"If someone thinks that peace and love are just a cliche that must have been left behind in the 60s, that's a problem."
– John Lennon
1960-1969 were turbulent times in America. I love what those years stand for in our history and the changes those years brought to our country.
But I am also not naïve enough to think that it was a storybook time or that even all of America went through the same experience. I fully recognize a huge portion of American had two 1950’s and went straight to the 1970’s and missed the whole peace, love and hippie experience.
I fully understand that while some were deciding what to wear to the big dance others were organizing movements.
I “get” that while some were sitting in with the Beatles, others were “knee deep in rice paddies”.
But for me, the Haight-Ashbury, Martin Luther King, Jr. and Abbie Hoffman 60’s are how I prefer to think of that period.
I was born late in the decade in 1966. So, like many Americans I was there but pretty much missed it. Missing it was not my fault. It is hard to hoist a peace sign while carrying a blankie. I’d like to think that given a few more years I would have been in there fighting the good fight and standing up to the man. Sadly, my protest years were to develop way too late to make a difference.
So, I have to recreate those times by visiting some of the key historical places as I travel. I’ve had the good fortune to stand on some hallowed historical ground that most of us have seen only in textbooks or on the History Channel and I have met some of the key people that made it all happen.
I’ve stood on the corner of Haight and Ashbury where the Hippies spawned the peace movement and driven by the Altamont Speedway area that for one night was anything but peaceful.
I’ve touched the stage at the Monterey County fairgrounds where Jimi burned his guitar and I’ve hung out with some of the same Hell’s Angels that nearly beat Hunter S. Thompson to death.
I have looked out over the field where four students were gunned down at Kent State and out the window looking over Dealey Plaza where we lost JFK.
I have visited the Ebenezer Baptist Church where Martin Luther King, Jr. preached and also the Loraine Hotel where he died.
I’ve stood at the Vietnam War Memorial looking up the guys from my home town and I’ve laughed at photos of Ken Kesey’s, Merry Pranksters shown to me by an acquaintance.

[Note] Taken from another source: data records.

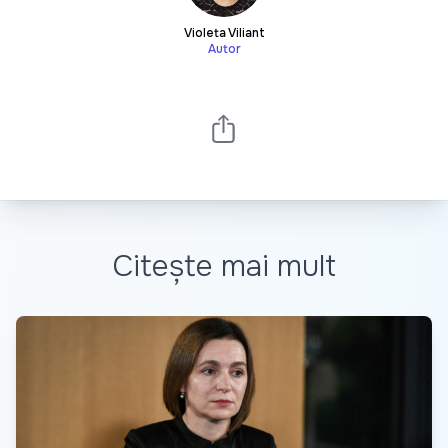
Violeta Viliant
Autor
Citește mai mult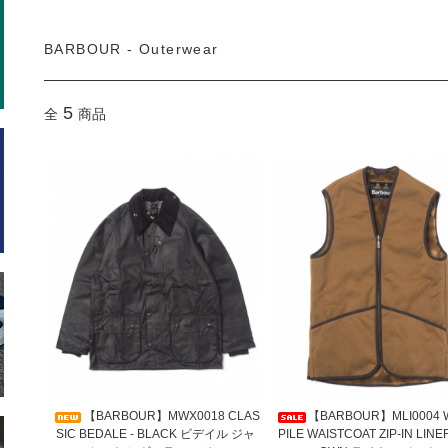
BARBOUR - Outerwear
5
全
商品
【BARBOUR】MWX0018 CLAS
【BARBOUR】MLI0004
SIC BEDALE - BLACK ビデイル ジャ
PILE WAISTCOAT ZIP-IN LINE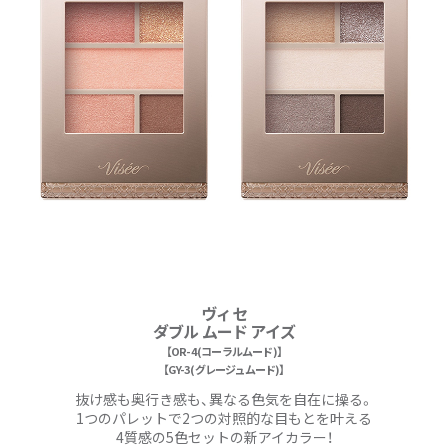
ヴィセ
ダブル ムード アイズ
【OR-4 (コーラルムード)】
【GY-3 (グレージュムード)】
抜け感も奥行き感も、異なる色気を自在に操る。
1つのパレットで2つの対照的な目もとを叶える
4質感の5色セットの新アイカラー！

I’ve met friends of Carlos Santana and enemies of the Grateful Dead.
I’ve had beers in Big Sur and thought of Kerouac, Ginsberg and the Beat boys and picnicked at Golden Gate Park with hopes of seeing girls “with flowers in their hair”.
I’ve met Wavy Gravy, Bobby Seale, Arlo Guthrie, Sonny Barger, Peter Max, Grace Slick and other 60’s notables with varying degrees of success. Wavy, the “mayor of the Haight” was funny, Sonny Barger, the “unofficial” President of the Hell’s Angels….was shockingly charming. Tommie Smith was a gentleman, Peter Max was the eccentric artist as I expected, Bobby Seale was cordial and kind, particularly for a Black Panther and Jesse Jackson was…..Jesse Jackson.
With every encounter I find that each one stirred a different unexpected emotion. Kent State hit me hard emotionally as did the Lorraine Hotel. Dealey Plaza left me wondering. Arnold Palmer had me speechless. Grace Slick made me sad.
But with each encounter comes a small bit of understanding and recognition of the times that were. So, I ask you to look at our history and find a period that means something to you, a time that touches you and intrigues you then go find those places and if possible the people.
Maybe you’re a Civil War person; then go see Gettysburg, Pickett’s Mill, Antietam and Manassas.
If you’re a World War 2 person, visit Toccoa, Normandy and Iwo Jima.
Whatever your particular thing is, go to those places and make them real. You owe it to yourself and to those people who sacrificed for us to see the places where history happened and to understand them just a little bit better. If possible meet some of the participants, ask questions, and learn. Trust me, you’ll never regret it.
If you want to understand today, you have to search yesterday.